» **Direction A**:
Copy out the passage about St Barnabas Chapel and Kingston in full, word for word.

» **Provided passage**:
%%
St Barnabas Chapel.  (We returned there for the Easter Sunday service). The Chapel was dedicated to the memory of  the late Bishop Patteson murdered by natives in 1871.  Built 1880 for the Melanesian Mission composed of scholars from many different groups of islands in the Melanesian Archipelago.  The Chapel was built from stone taken from the ruins of the New Gaol.  Four windows in the apse depict the four Evangelists, the seats are carved and inlaid with Christian symbols in mother-of-pearl.
Rear view of St Barnabas Chapel.  Under a massive fig tree was a historic memorial garden.

Interior view of the Chapel with massive beams in the ceiling built to resemble the upside down hull of a ship.

The boys enjoyed the view from Mount Pitt.  In the distance was Phillip Island and Nepean Island. The airstrip runs across the horizon. 

Family at Mount Pitt.

View of Kingston, a World Heritage site, from Queen Elizabeth Lookout. Georgian homes in the foreground and historic Kingston in the background. Phillip Island and Nepean Island always demanding our visual attention.

View of Historic Kingston from Queen Elizabeth Lookout- Old Military Barracks & Officers Quarters built 1829-1834. The New Military Barracks were built 1836.

Donna, Fiona, Joy and Robyn at Kingston Pier. Behind us is the Stone dedicated to the arrival of Lieutenant Philip King  when he took possession of the island on 6 March 1788.

A cargo ship was unloading which was a welcome sight for locals and visitors.  Because of the reef, everything has to be craned from the ship into a small boat which comes to the pier to be off loaded by crane.  We had been warned that supplies were often "wanting", resulting in long waiting times for mechanical & building supplies, household goods and food supplies.  We took our full weight allowance of packaged food items as we were self catering, and we were so glad we did.
%%
» **Direction B**:
Render the lines of the records as a numbered list, starting with the line that contains "genus: Festuca" and going on through the end of the records, and leave out any blank lines.

» **Items**:
%%
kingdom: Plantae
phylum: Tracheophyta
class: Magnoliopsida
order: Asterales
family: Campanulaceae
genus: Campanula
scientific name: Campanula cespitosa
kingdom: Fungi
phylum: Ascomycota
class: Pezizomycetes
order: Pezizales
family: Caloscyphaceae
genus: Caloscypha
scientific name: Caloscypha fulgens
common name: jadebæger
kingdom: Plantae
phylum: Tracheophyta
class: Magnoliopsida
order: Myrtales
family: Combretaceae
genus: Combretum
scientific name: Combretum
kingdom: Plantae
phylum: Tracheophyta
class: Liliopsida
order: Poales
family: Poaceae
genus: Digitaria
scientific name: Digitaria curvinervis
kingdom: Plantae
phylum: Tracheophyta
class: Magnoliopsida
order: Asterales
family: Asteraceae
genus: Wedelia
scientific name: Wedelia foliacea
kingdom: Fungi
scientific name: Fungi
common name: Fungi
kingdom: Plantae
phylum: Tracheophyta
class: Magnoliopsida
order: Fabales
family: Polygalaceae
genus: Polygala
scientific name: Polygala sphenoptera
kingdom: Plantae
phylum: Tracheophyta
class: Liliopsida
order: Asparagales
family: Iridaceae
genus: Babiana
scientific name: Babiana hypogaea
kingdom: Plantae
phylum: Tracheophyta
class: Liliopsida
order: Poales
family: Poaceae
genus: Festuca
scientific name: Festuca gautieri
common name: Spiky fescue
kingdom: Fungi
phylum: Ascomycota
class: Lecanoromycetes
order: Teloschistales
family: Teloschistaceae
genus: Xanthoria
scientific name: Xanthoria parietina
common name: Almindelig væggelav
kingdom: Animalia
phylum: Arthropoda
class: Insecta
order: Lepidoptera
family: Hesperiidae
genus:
%%
» **Written reply A**:
St Barnabas Chapel.  (We returned there for the Easter Sunday service). The Chapel was dedicated to the memory of  the late Bishop Patteson murdered by natives in 1871.  Built 1880 for the Melanesian Mission composed of scholars from many different groups of islands in the Melanesian Archipelago.  The Chapel was built from stone taken from the ruins of the New Gaol.  Four windows in the apse depict the four Evangelists, the seats are carved and inlaid with Christian symbols in mother-of-pearl.
Rear view of St Barnabas Chapel.  Under a massive fig tree was a historic memorial garden.

Interior view of the Chapel with massive beams in the ceiling built to resemble the upside down hull of a ship.

The boys enjoyed the view from Mount Pitt.  In the distance was Phillip Island and Nepean Island. The airstrip runs across the horizon. 

Family at Mount Pitt.

View of Kingston, a World Heritage site, from Queen Elizabeth Lookout. Georgian homes in the foreground and historic Kingston in the background. Phillip Island and Nepean Island always demanding our visual attention.

View of Historic Kingston from Queen Elizabeth Lookout- Old Military Barracks & Officers Quarters built 1829-1834. The New Military Barracks were built 1836.

Donna, Fiona, Joy and Robyn at Kingston Pier. Behind us is the Stone dedicated to the arrival of Lieutenant Philip King  when he took possession of the island on 6 March 1788.

A cargo ship was unloading which was a welcome sight for locals and visitors.  Because of the reef, everything has to be craned from the ship into a small boat which comes to the pier to be off loaded by crane.  We had been warned that supplies were often "wanting", resulting in long waiting times for mechanical & building supplies, household goods and food supplies.  We took our full weight allowance of packaged food items as we were self catering, and we were so glad we did.

» **Written reply B**:
1. genus: Festuca
2. scientific name: Festuca gautieri
3. common name: Spiky fescue
4. kingdom: Fungi
5. phylum: Ascomycota
6. class: Lecanoromycetes
7. order: Teloschistales
8. family: Teloschistaceae
9. genus: Xanthoria
10. scientific name: Xanthoria parietina
11. common name: Almindelig væggelav
12. kingdom: Animalia
13. phylum: Arthropoda
14. class: Insecta
15. order: Lepidoptera
16. family: Hesperiidae
17. genus:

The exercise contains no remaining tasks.